Inquilina
La casa ha adquirido una dimensión extraordinaria durante el confinamiento: es extensión de nuestro cuerpo que, a la intemperie, no duraría ni un segundo
La república independiente, habitáculo que no se puede calentar, el pisito, metros cuadrados en torno a un frigorífico, territorio de la exhaustiva desinfección, hogar de gata castrada, amor bajo la colcha, hueco para instalar tótems telemáticos que nos conectan con lo exterior lejano y nos desconectan de lo exterior próximo: la vecina anciana que vive sola. La casa y sus torceduras —una plaga prolifera en torno al desagüe, en el tabique aparece un animal de moho—, la casa y sus recuerdos ocultos dentro de cajones que, de tan olvidados, parecen compartimentos secretos. La casa ha adquirido una dimensión extraordinaria durante el confinamiento: es extensión de nuestro cuerpo que, a la intemperie, no duraría ni un segundo. Somos caracoles. Padecemos el síndrome del nido. Cuesta traspasar el umbral y pegar la hebra —en directo— con otros seres humanos. Frente al adolescente que disfruta del trance etílico en la plaza, una chica pierde sus estrategias de sociabilización, padece eczema, solo sale para ir al instituto. Hay a quienes la casa se les echa encima: les falta el aire entre sus cuatro paredes. Pero pueden volver para dormir; pensar que sería mejor mudarse al pueblo. El trauma colectivo y nuestra actitud frente a la casa.

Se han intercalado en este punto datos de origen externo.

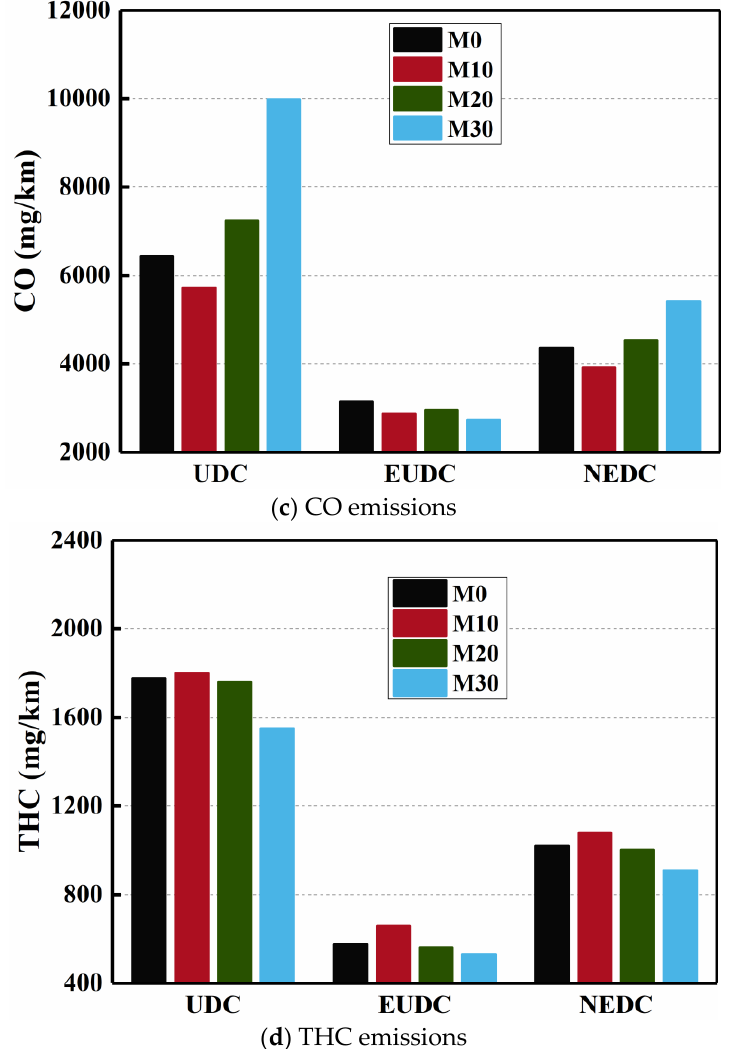
Figure 9. Effects of different methanol blending ratios on gaseous emissions under NEDC.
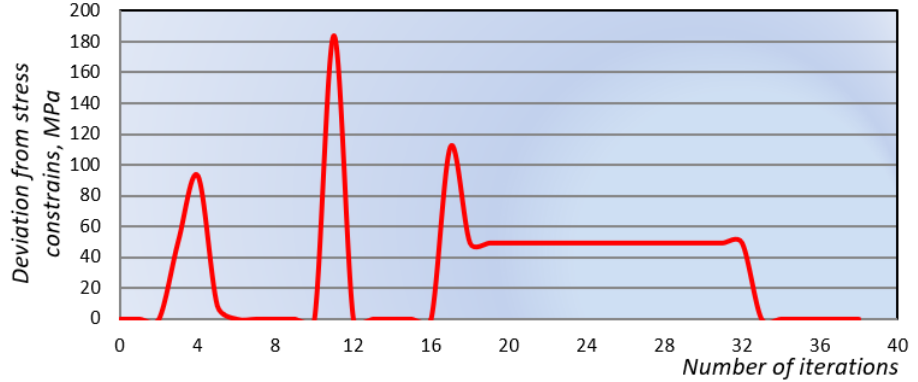
Figure 16. Reduction of displacement of proximal bone segment (D p ) during optimization process.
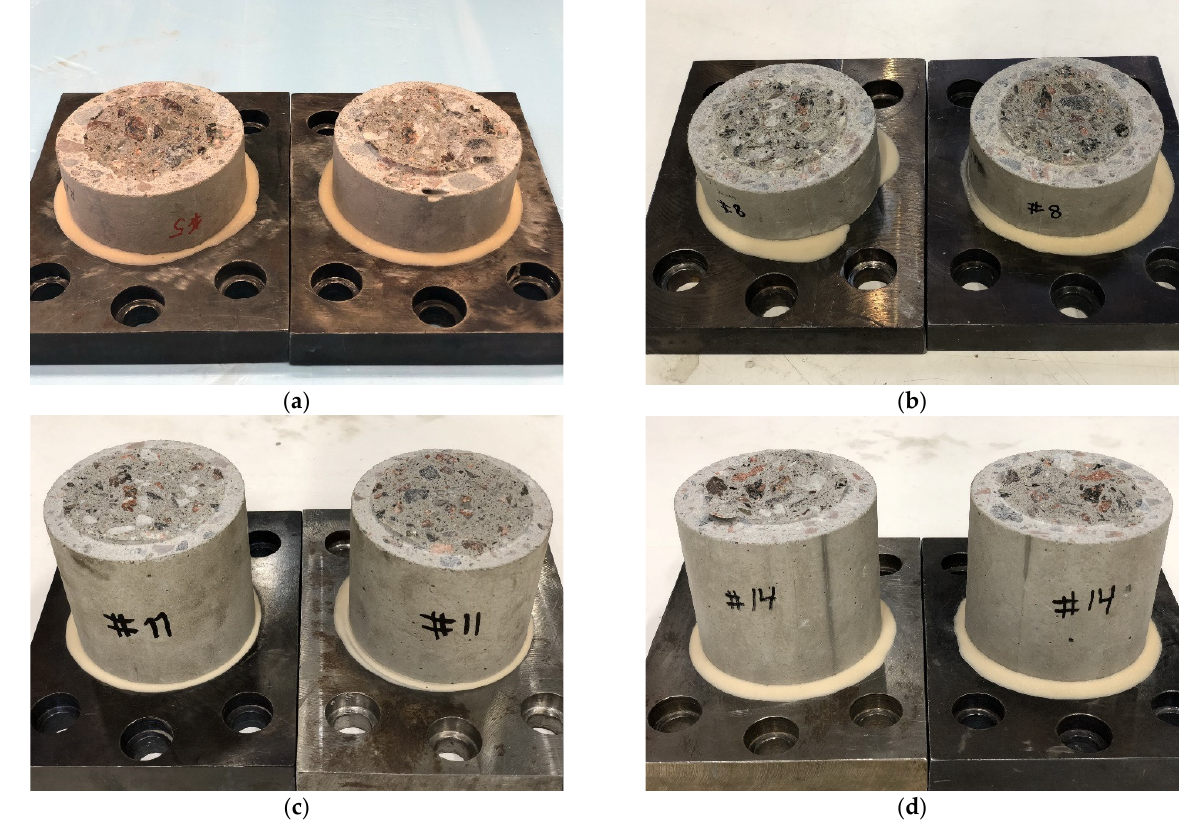
Figure 5. Failure patterns of four tensile tested concrete samples; ( a ) Sample #5, H100D70, ( b ) Sample #8, H100D70, ( c ) Sample #11, H200D80, and ( d ) Sample #14, H200D70.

Recordemos: algunas personas carecen de república independiente o trazan sus fronteras con cartones. Sin llegar al extremo trágico del sinhogarismo o al catastrófico de La Palma —¿qué salvaríamos de la quema?—, muchos jóvenes no pueden iniciar un proyecto de vida porque no tienen dónde. La derecha se retrata cuando la defensa del privilegio se utiliza como razón para bloquear leyes que aspiran a que nadie se quede sin sus metros cuadrados en torno a un frigorífico. Otro asunto será cómo llenarlo. La derecha dice que, ante la limitación de los precios, quienes poseen muchos pisos no los pondrán en alquiler y, al haber menos oferta, los precios subirán. La derecha plantea círculos concéntricos y viciosos en torno al mercado que fluye libremente y deja sin oxígeno al pececito. Los multipropietarios fijan sus precios inmorales —un precio puede ser inmoral— y mucha gente ve conculcado su derecho a la vivienda: prevalece el derecho al abuso. Laissez faire, laissez passer. Se defiende el estatus de una minoría rica frente al bien común mientras en ciertos medios se inocula el miedo a la ocupación y la necesidad de la seguridad privada. Con argumentos torticeros se naturaliza la inexorabilidad de lo injusto. Esa inexorabilidad devalúa la utilidad de la acción política transformadora, de la acción política, de la política. De la democracia. No podemos cambiar nada porque todo nos viene dado: de arriba abajo. En El pisito, Mari Carrillo llora mientras baila con José Luis López Vázquez. Son una pareja a la que se le está pasando el arroz y solo aguarda la muerte de doña Martina para quedarse con su piso: el novio se ha casado con la vieja para heredarla. Repusieron la película y, mientras me nidificaba bajo mi manta, reviví el estrago de la enfermedad infecciosa y la obligación perpetua de convivir con papá, con mamá, con amiguitas y amiguitos que están a dos velas. Pensé en ti que tienes derecho a un habitáculo difícil de calentar y a preocuparte luego por la factura de la luz que, asimismo, es inmoral por motivos también relacionados con la comercialización y especulación de lo imprescindible para vivir.